In my consultation response for the current planning application, I raised two main concerns. One was that a condition on the original development many years ago that there was to be no food sales allowed there, so as not to complete with West Way businesses. (The planning officer now tells me that they are exploring this condition with respect to the new development, but since we don’t know what the new development will be, that’s not too clear. I expect they are looking for justification to allow food to be sold at Seacourt Retail Centre there in spite of the prohibition many years ago. There’s little joined up thinking, as we very well know.)

I also raised the problem of no controlled pedestrian access to the centre, and no signaled car access. I have no clue if they’ve explored that.

But neither of these things is the petrol station.

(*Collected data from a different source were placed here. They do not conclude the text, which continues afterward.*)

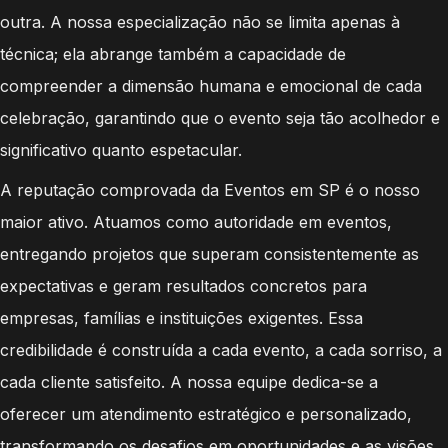
outra. A nossa especialização não se limita apenas à
técnica; ela abrange também a capacidade de
compreender a dimensão humana e emocional de cada
celebração, garantindo que o evento seja tão acolhedor e
significativo quanto espetacular.
A reputação comprovada da Eventos em SP é o nosso
maior ativo. Atuamos como autoridade em eventos,
entregando projetos que superam consistentemente as
expectativas e geram resultados concretos para
empresas, famílias e instituições exigentes. Essa
credibilidade é construída a cada evento, a cada sorriso, a
cada cliente satisfeito. A nossa equipe dedica-se a
oferecer um atendimento estratégico e personalizado,
transformando os desafios em oportunidades e as visões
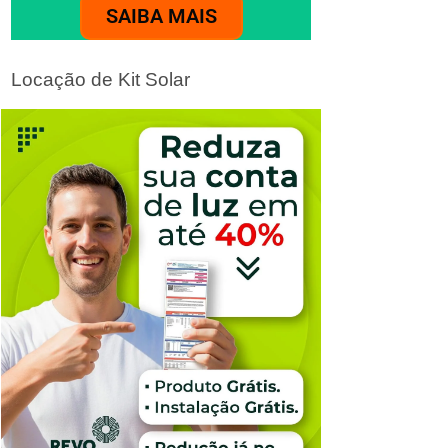
SAIBA MAIS
Locação de Kit Solar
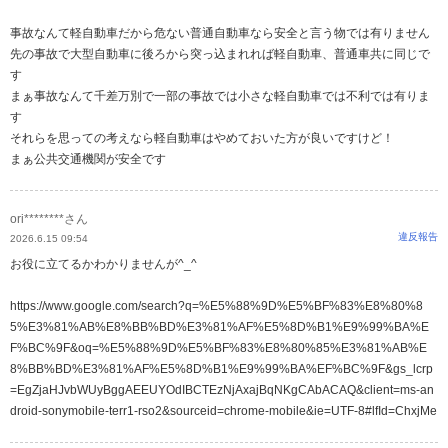
事故なんて軽自動車だから危ない普通自動車なら安全と言う物では有りません
先の事故で大型自動車に後ろから突っ込まれれば軽自動車、普通車共に同じで
す
まぁ事故なんて千差万別で一部の事故では小さな軽自動車では不利では有りま
す
それらを思っての考えなら軽自動車はやめておいた方が良いですけど！
まぁ公共交通機関が安全です
ori********さん
違反報告
2026.6.15 09:54
お役に立てるかわかりませんが^⁠_⁠^
https://www.google.com/search?q=%E5%88%9D%E5%BF%83%E8%80%8
5%E3%81%AB%E8%BB%BD%E3%81%AF%E5%8D%B1%E9%99%BA%E
F%BC%9F&oq=%E5%88%9D%E5%BF%83%E8%80%85%E3%81%AB%E
8%BB%BD%E3%81%AF%E5%8D%B1%E9%99%BA%EF%BC%9F&gs_lcrp
=EgZjaHJvbWUyBggAEEUYOdIBCTEzNjAxajBqNKgCAbACAQ&client=ms-an
droid-sonymobile-terr1-rso2&sourceid=chrome-mobile&ie=UTF-8#lfId=ChxjMe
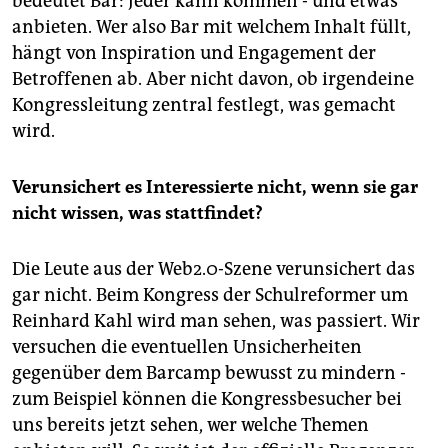
bedeutet Bar: Jeder kann kommen - und etwas
anbieten. Wer also Bar mit welchem Inhalt füllt,
hängt von Inspiration und Engagement der
Betroffenen ab. Aber nicht davon, ob irgendeine
Kongressleitung zentral festlegt, was gemacht
wird.
Verunsichert es Interessierte nicht, wenn sie gar
nicht wissen, was stattfindet?
Die Leute aus der Web2.0-Szene verunsichert das
gar nicht. Beim Kongress der Schulreformer um
Reinhard Kahl wird man sehen, was passiert. Wir
versuchen die eventuellen Unsicherheiten
gegenüber dem Barcamp bewusst zu mindern -
zum Beispiel können die Kongressbesucher bei
uns bereits jetzt sehen, wer welche Themen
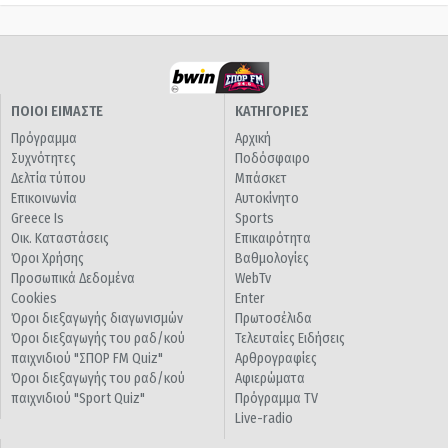
ΠΟΙΟΙ ΕΙΜΑΣΤΕ
ΚΑΤΗΓΟΡΙΕΣ
Πρόγραμμα
Αρχική
Συχνότητες
Ποδόσφαιρο
Δελτία τύπου
Μπάσκετ
Επικοινωνία
Αυτοκίνητο
Greece Is
Sports
Οικ. Καταστάσεις
Επικαιρότητα
Όροι Χρήσης
Βαθμολογίες
Προσωπικά Δεδομένα
WebTv
Cookies
Enter
Όροι διεξαγωγής διαγωνισμών
Πρωτοσέλιδα
Όροι διεξαγωγής του ραδ/κού
Τελευταίες Ειδήσεις
παιχνιδιού "ΣΠΟΡ FM Quiz"
Αρθρογραφίες
Όροι διεξαγωγής του ραδ/κού
Αφιερώματα
παιχνιδιού "Sport Quiz"
Πρόγραμμα TV
Live-radio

Over the years, there has been a lot of complaining about the petrol station closure and I’ve sing in that chorus, I claim that petrol stations should also somehow be protected as community assets; surely they are at least as important as pubs. It falls on deaf ears; Tories just use it as a way to take a personal jab at me. In a recent full council meeting, I expressed my view that it was an environmental sustainability issue for the community, that we would now have to drive miles on the congested A34 to fill our tanks. It’s eve a worse situation with the closure of the Esso in Oxpens Road. I think it’s also a constraint to how many people realistically will to their weekly shop at the new centre here in Botley. Most of us fill the tank with fuel when we fill the boot with groceries. More deaf ears.

In my opinion, if anything can be done, its via the owners there (landowners probably).

An friendly, business-based approach to the landower might gain something. Now that the Business Forum is going, maybe that’s the vehicle. (Well done on getting that up and running by the way!I hadn’t thought of the impact of this loss on local car-based businesses. Maybe that would sway the owners to think again.)